Fig. 5: AWT as a function of upper limit on transmission duration

It is because reducing the transmission time increases the number of occurrences for non-negligible probability of the idle time and consequently there is an increase in the overall spectrum wastage. Similarly, the initial upper range lmin for deference interval also plays an important role for the reduction in the average waiting time, However, there is a possibility of slight spectrum wastage in terms of a comparatively longer idle time. Therefore, by knowing the impact of controlling factors as discussed earlier, an optimal solution for the upper limit on the transmission duration and for the initial upper range of deference interval can easily be found through the tradeoff between the acceptable average waiting time for the time sensitive applications and the overall spectrum utilization.

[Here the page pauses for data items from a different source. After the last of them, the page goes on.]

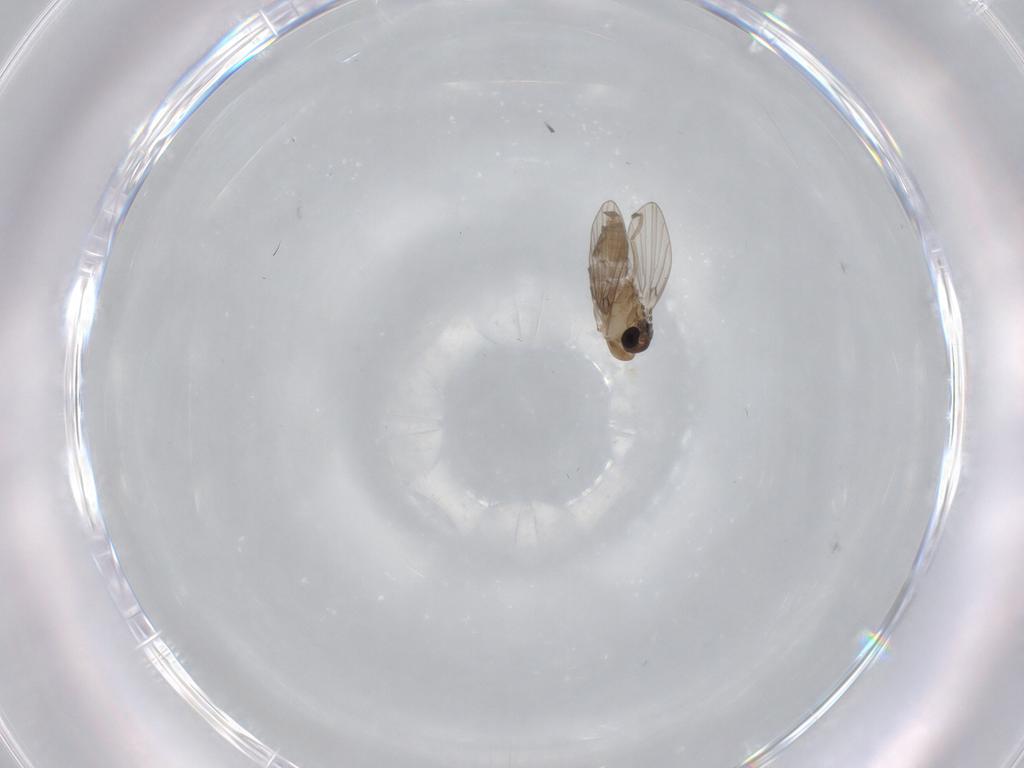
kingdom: Animalia
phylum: Arthropoda
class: Insecta
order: Diptera
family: Psychodidae
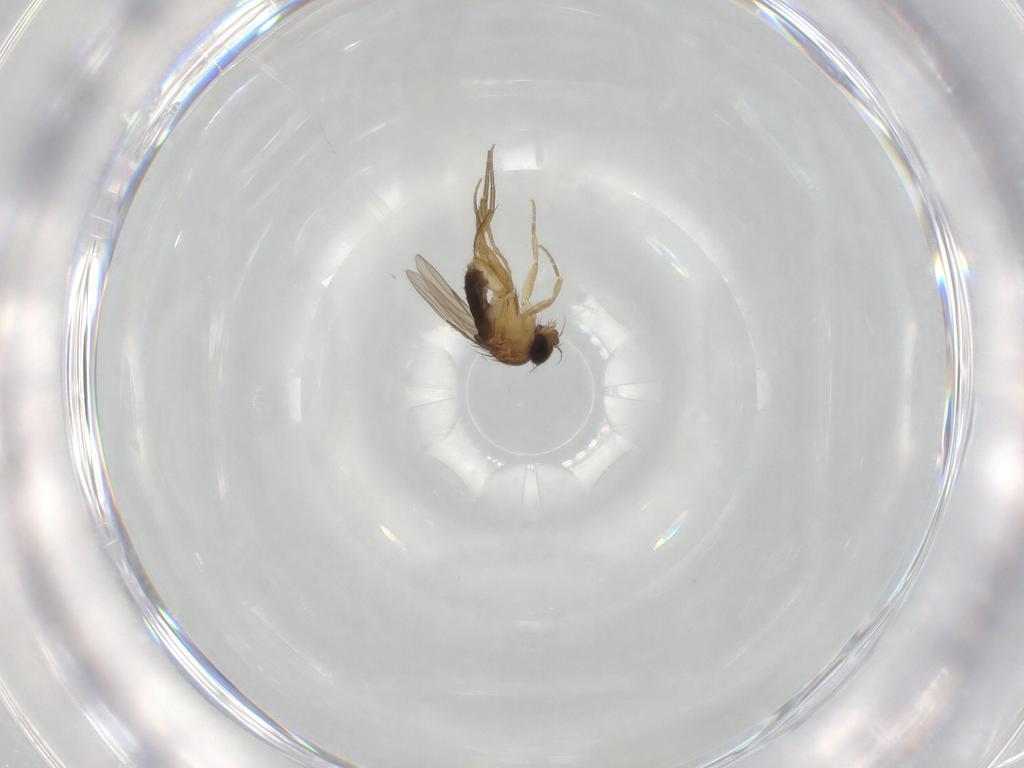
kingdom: Animalia
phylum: Arthropoda
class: Insecta
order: Diptera
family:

To minimize the average waiting time and the impact of greed in the scenario where the spectrum is taken as a commons, greed elimination model is presented and analyzed. In this study, keeping in mind the importance of the AWT for time sensitive applications, the analytical and simulation studies are performed to investigate the controlling factors for AWT, which is helpful for those systems who do not want to invest a lot for change in legacy systems. The results obtained present the impact of transmission duration, the average number of systems competing for spectrum and the initial upper limit for deference interval, upon the AWT and the ATT. With some trade off in these parameters, the acceptable AWT for the time sensitive applications can easily be found.


This study was supported by the National Science Foundation of China (NSFC) under the grant No. 90604035 and No. 60440420451 (Two Base Project).